В какой-то момент он заметил что ощущения утратили былую остроту, и смог немного отдохнуть, пока не понял что это значит. Но и понимание это было каким-то далёким, как будто уже и не его. Он отвлечённо наблюдал как его угасающее сознание содрогается под натиском пожара предсмертных переживаний, испепеляющего воспоминания, всегда казавшиеся такими драгоценными, любимые лица, проникающего, юрким зверьком вглубь памяти - к забытом, к сокровенному, безжалостно рвущего на куски голоса и взгляды, места и картинки, образы, звуки и запахи, заставляющего забытое сначала вспыхнуть ослепительно, как праздничный салют - что бы рассеяться в пустоте, и сгинуть в общем порядке вещей. Из подсознания выходили символы и знаки, не облачённые в образы, не интерпретируемые более мозгом по привычным алгоритмам, перенятым с миру по нитке - от мамы, от папы, от друзей, от врагов, выходили нагие смыслы, а он даже не пытался понимать их, выходили, бессильные сразиться с приближающимся распадом, и вдруг оказывалось, что их больше нет, нет даже в прошлом. Наблюдал он, и то, что от него осталось, за тем как организм деловито принимает решения по уменьшению ущерба от этих всех событий - как расслабляется сфинктер, как опорожняется мочевой пузырь, как лихорадочно и ударно вырабатываются вещества, призванные хоть немного снизить экономические потери от механических повреждений, и другие вещества, имеющие целью притупить боль, и третьи вещества, имеющие иные функции, и четвёртые вещества, совсем уже непонятно, к чему предназначенные,может быть, просто побочные...

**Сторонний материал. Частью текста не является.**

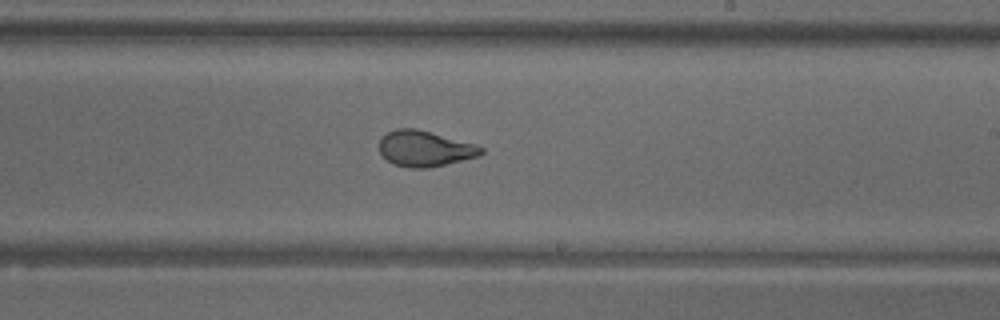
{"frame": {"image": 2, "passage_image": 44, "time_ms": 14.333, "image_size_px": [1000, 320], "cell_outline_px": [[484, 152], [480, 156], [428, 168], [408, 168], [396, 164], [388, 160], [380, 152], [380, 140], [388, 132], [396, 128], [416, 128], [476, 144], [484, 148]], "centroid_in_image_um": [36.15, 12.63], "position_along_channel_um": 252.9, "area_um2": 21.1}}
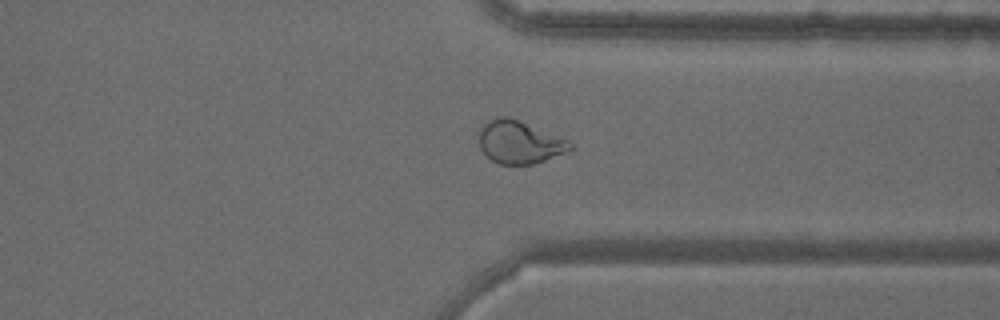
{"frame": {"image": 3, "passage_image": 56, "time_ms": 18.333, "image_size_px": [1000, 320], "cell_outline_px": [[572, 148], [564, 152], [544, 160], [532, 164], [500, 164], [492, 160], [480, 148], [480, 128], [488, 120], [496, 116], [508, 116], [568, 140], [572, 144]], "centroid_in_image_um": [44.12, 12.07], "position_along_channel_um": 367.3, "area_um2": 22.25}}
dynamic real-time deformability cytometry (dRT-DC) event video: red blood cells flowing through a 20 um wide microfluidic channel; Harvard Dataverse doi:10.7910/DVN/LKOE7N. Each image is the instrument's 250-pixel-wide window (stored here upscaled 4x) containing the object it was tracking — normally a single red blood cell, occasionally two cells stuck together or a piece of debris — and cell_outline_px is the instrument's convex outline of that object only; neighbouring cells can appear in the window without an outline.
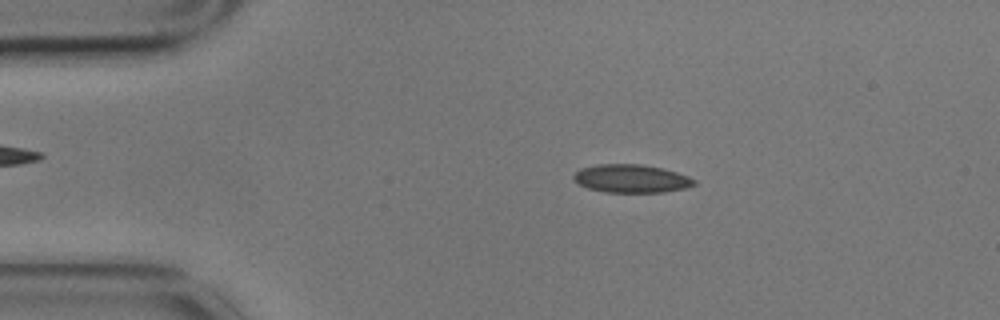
{"species": "common noctule bat (a hibernating species)", "species_latin": "Nyctalus noctula", "temperature_condition": "cold", "stored_images_in_passage": 53, "camera_frame_rate_fps": 3000, "um_per_image_px": 0.085, "animal": {"sex": "male", "body_mass_g": 17.9}, "frame": {"image": 1, "passage_image": 7, "time_ms": 2.0, "image_size_px": [1000, 320], "cell_outline_px": [[696, 184], [684, 188], [664, 192], [604, 192], [588, 188], [572, 180], [572, 176], [580, 168], [596, 164], [640, 164], [660, 168], [676, 172], [688, 176], [696, 180]], "centroid_in_image_um": [53.62, 15.18], "position_along_channel_um": 31.4, "area_um2": 19.77}}
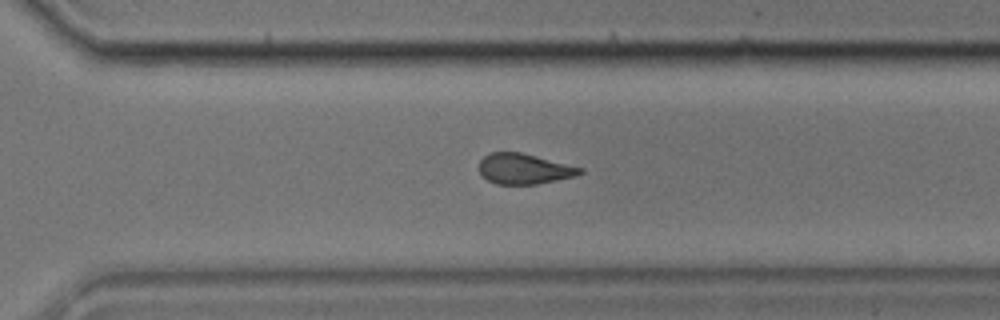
{"frame": {"image": 2, "passage_image": 36, "time_ms": 11.667, "image_size_px": [1000, 320], "cell_outline_px": [[584, 172], [576, 176], [536, 184], [496, 184], [488, 180], [480, 172], [480, 160], [484, 156], [492, 152], [520, 152], [584, 168]], "centroid_in_image_um": [44.57, 14.35], "position_along_channel_um": 326.0, "area_um2": 17.74}}
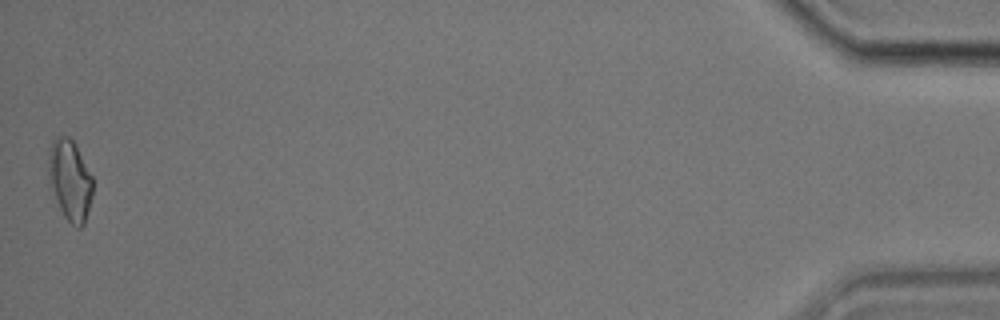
{"frame": {"image": 3, "passage_image": 53, "time_ms": 17.333, "image_size_px": [1000, 320], "cell_outline_px": [[92, 196], [84, 224], [80, 228], [76, 228], [64, 216], [60, 208], [48, 176], [48, 148], [52, 140], [56, 136], [68, 136], [76, 144], [92, 176]], "centroid_in_image_um": [5.94, 15.26], "position_along_channel_um": 429.3, "area_um2": 20.75}, "authors_computed_cell_mechanics": {"area_um2": 19.1896, "velocity_mm_per_s": 3.4806, "shape_relaxation_time_tau1_ms": 5.9711, "shape_relaxation_time_tau2_ms": 4.1359, "deformation_change_tau1": 0.1104, "deformation_change_tau2": 0.087}}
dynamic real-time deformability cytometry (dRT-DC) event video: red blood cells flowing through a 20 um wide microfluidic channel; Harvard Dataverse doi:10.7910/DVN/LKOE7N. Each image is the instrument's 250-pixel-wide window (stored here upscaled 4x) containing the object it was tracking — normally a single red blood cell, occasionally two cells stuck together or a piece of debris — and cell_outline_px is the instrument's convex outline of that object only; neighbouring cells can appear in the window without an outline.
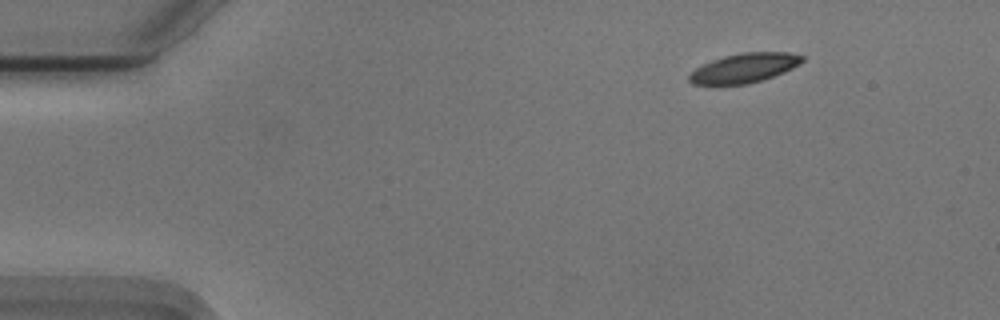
{"species": "Egyptian fruit bat (a non-hibernating species)", "species_latin": "Rousettus aegyptiacus", "temperature_condition": "cold", "stored_images_in_passage": 49, "camera_frame_rate_fps": 3000, "um_per_image_px": 0.085, "animal": {"sex": "male"}, "frame": {"image": 1, "passage_image": 1, "time_ms": 0.0, "image_size_px": [1000, 320], "cell_outline_px": [[804, 60], [792, 68], [784, 72], [760, 80], [744, 84], [692, 84], [688, 80], [688, 76], [696, 68], [712, 60], [724, 56], [740, 52], [788, 52], [804, 56]], "centroid_in_image_um": [63.26, 5.76], "position_along_channel_um": 21.7, "area_um2": 19.07}}
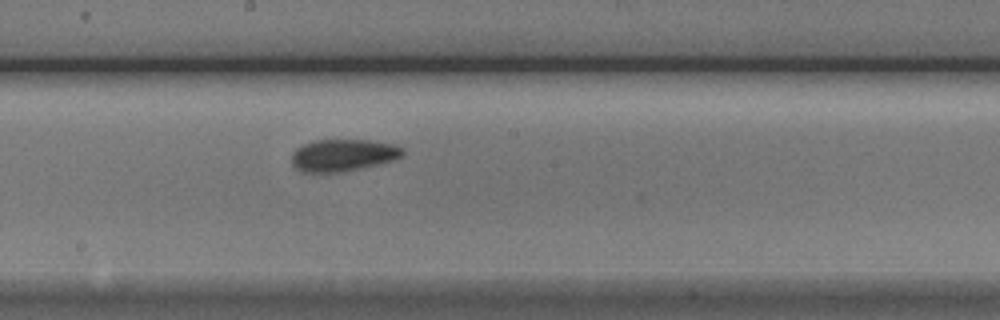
{"frame": {"image": 2, "passage_image": 24, "time_ms": 7.667, "image_size_px": [1000, 320], "cell_outline_px": [[404, 156], [392, 160], [344, 172], [300, 172], [292, 164], [292, 152], [296, 148], [304, 144], [316, 140], [368, 140], [396, 144], [404, 148]], "centroid_in_image_um": [29.17, 13.19], "position_along_channel_um": 219.0, "area_um2": 20.81}}
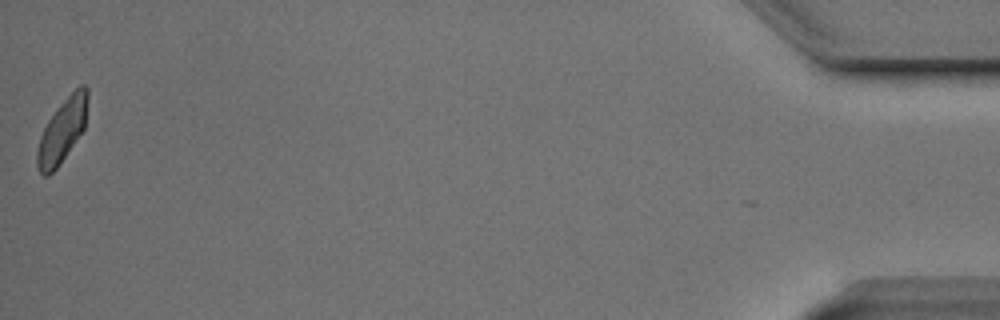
{"frame": {"image": 3, "passage_image": 49, "time_ms": 16.0, "image_size_px": [1000, 320], "cell_outline_px": [[88, 96], [84, 128], [56, 168], [48, 176], [44, 176], [40, 172], [36, 164], [36, 152], [40, 136], [48, 120], [56, 108], [80, 84], [84, 84], [88, 88]], "centroid_in_image_um": [5.27, 11.09], "position_along_channel_um": 429.9, "area_um2": 18.38}, "authors_computed_cell_mechanics": {"area_um2": 19.941, "velocity_mm_per_s": 3.6987, "shape_relaxation_time_tau1_ms": 4.0682, "shape_relaxation_time_tau2_ms": 2.2325, "deformation_change_tau1": 0.1184, "deformation_change_tau2": 0.0703}}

А он всё удалялся и удалялся, а правильнее сказать -уменьшался и уменьшался, и его всё меньше и меньше было, его всё меньше и меньше это всё трогало, лишь казалось, впрочем тоже всё меньше и меньше, обидным и унизительным, невозможным и недопустимым это всё. Всё вот это казалось ему чудовищной ошибкой. Казалось ему, что где-то он мог всплыть. Что мог всплыть, казалось ему, но пропустил поворот. Что пропустил поворот, казалось ему, и не всплыл.
 Что сам виноват казалось ему.
 Что некого винить казалось.
 И вышел он из себя в небытие, или… или ушёл вглубь себя безвозвратно, только оказалось вдруг, что нет ничего, кроме лабиринта вен и нагромождений клеток, кроме ветхого и ржавого карцера рёбер. Что не о ком жалеть оказалось вдруг. Что некому жалеть. Что всегда было так оказалось. Что не было никогда его здесь оказалось.
 И пропали токи из него. Токи, бродившие, словно призраки по нервным волокнам. Токи, принуждающие конечности его двигаться. Токи, сообщавшие мозгу свежие новости снаружи. И замер мозг.
 И сердце дрогнуло, и успокоилось.
 Врассыпную бросилась материя, годами называвшая себя именем его. Незачем ей оставаться. Врассыпную бросилась в своём тягучем темпе. Некуда ей спешить. Незачем ей спешить.
  Смрадом воспарила она, жидкостями потекла.  Растащили всё мародёры – иные извивающиеся, иные с лапками, иные с крылышками. Поели, не спрашивая имени и биографии. Поели, не зная заслуг и грехов. Присвоили себе вещества, прежде бывшие им. И отправились восвояси.
 И отправились кто куда – и кто во что горазд.
 Тупо отправились – бездумно и безмозгло, не зная времени и причин.
 Механически отправились.
 Как камень с высоты падает отправились.
 Просто от общего порядка вещей отправились.